## Your tasks
1. In the Daniel Hoevels biography, which role was Hoevels playing when he slit his neck on 6 December 2008?
2. Pick up the Daniel Hoevels biography after its final sentence and continue writing it.

[[ Supplied passage, beginning ]]

Daniel Hoevels (born 10 March 1978) is a Swedish-born German theater actor.

==Early life and acting career==
Hoevels was born in Sweden. After three years studying politics in Berlin at Freie Universität Berlin, he trained as an actor at the Hochschule für Musik und Theater in Hamburg between 2001 and 2004, and acted in some films and theater productions in Hamburg during that time. He joined the Thalia Theater Hamburg in 2004, where his first roles were Huck in Tom Sawyer and Huckleberry Finn, Haimon in Christine Eders's Antigone, and the Duke of Burgundy in Andreas Kriegenburg's production of Shakespeare's King Lear. His subsequent Shakespearean roles have been Lysander in A Midsummer Night's Dream and Romeo Montague in Romeo and Juliet.
From 2005 to 2009 he was part of Thalia Theater Hamburg. From 2009 on he works at Deutsches Theater Berlin. He is noted for bringing a touch of comedy to rather serious roles.

==Accidental stabbing==
On 6 December 2008, Hoevels slit his neck while playing "Mortimer" in Mary Stuart, written by Friedrich Schiller. His character's suicide scene was to feature a dull knife, but it was damaged and was replaced by a sharp one. Thalia - the theatre company - requested that the sharp one be dulled too, though this was "carelessly" disregarded. The near-fatal knife was bought at a local store and reportedly still contained a price tag.

Austrian police forces are currently investigating who failed to blunt the knife. They have not ruled out the possibility of a conspiracy, and some rumors claim that the knife was replaced by a rival of Hoevels. They reportedly questioned the cast and crew and performed DNA tests.

[[ Supplied passage, end ]]
[[ Provided information, beginning ]]

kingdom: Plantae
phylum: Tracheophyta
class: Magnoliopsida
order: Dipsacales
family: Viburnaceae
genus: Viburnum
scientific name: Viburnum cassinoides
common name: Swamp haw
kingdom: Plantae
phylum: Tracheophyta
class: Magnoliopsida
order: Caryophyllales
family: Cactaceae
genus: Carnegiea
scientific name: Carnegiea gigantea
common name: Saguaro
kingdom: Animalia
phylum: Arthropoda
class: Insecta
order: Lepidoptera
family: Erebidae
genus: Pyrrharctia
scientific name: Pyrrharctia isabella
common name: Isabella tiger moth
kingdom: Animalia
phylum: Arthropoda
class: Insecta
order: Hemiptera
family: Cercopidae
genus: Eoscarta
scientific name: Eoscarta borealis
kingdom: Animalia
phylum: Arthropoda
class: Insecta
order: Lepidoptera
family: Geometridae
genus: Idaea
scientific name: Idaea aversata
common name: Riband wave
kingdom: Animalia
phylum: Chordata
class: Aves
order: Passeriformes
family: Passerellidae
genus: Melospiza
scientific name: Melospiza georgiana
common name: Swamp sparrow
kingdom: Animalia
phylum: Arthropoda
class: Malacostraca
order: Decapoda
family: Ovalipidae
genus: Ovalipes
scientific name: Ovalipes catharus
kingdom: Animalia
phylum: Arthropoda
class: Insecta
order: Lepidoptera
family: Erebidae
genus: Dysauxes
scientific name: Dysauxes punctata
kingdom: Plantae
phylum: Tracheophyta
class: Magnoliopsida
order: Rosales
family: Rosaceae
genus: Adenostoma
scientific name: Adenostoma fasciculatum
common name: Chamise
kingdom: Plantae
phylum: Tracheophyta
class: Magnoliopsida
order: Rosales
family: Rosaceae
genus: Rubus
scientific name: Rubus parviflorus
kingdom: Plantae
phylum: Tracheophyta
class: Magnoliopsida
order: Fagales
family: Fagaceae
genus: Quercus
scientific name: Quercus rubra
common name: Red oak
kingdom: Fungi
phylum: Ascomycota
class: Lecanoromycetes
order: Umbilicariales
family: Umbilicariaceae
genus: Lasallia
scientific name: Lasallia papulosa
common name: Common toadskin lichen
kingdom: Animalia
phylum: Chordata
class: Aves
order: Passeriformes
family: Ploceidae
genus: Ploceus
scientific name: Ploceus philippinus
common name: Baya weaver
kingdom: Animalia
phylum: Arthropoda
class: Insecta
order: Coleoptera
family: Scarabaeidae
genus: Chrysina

[[ Provided information, end ]]

## Answer list
1. He was playing Mortimer in Friedrich Schiller's Mary Stuart.

2.
When Hoevels collapsed on the Burgtheater's stage, the audience reportedly began to clap. They thought that the blood spilling from Hoevels's neck was some sort of special effect. No one realised he was injured until he did not take a bow after the show.

The actor was taken to a hospital, where he was given stitches. He survived the incident because the blade barely missed his carotid artery. Hoevels returned to acting at the Burgtheater the next day.

A spokeswoman for the Burgtheater later said that reports were exaggerated and that the audience did not applaud. Police denied that an investigation had been launched or that DNA tests of cast and crew were done.

===Later performance===
Hoevels returned to Hamburg on 8 December. He was to play the character Willi in The New Sorrows of Young W. by Ulrich Plenzdorf. Coincidentally, the main character Edgar Wibeau was also to commit suicide in the play.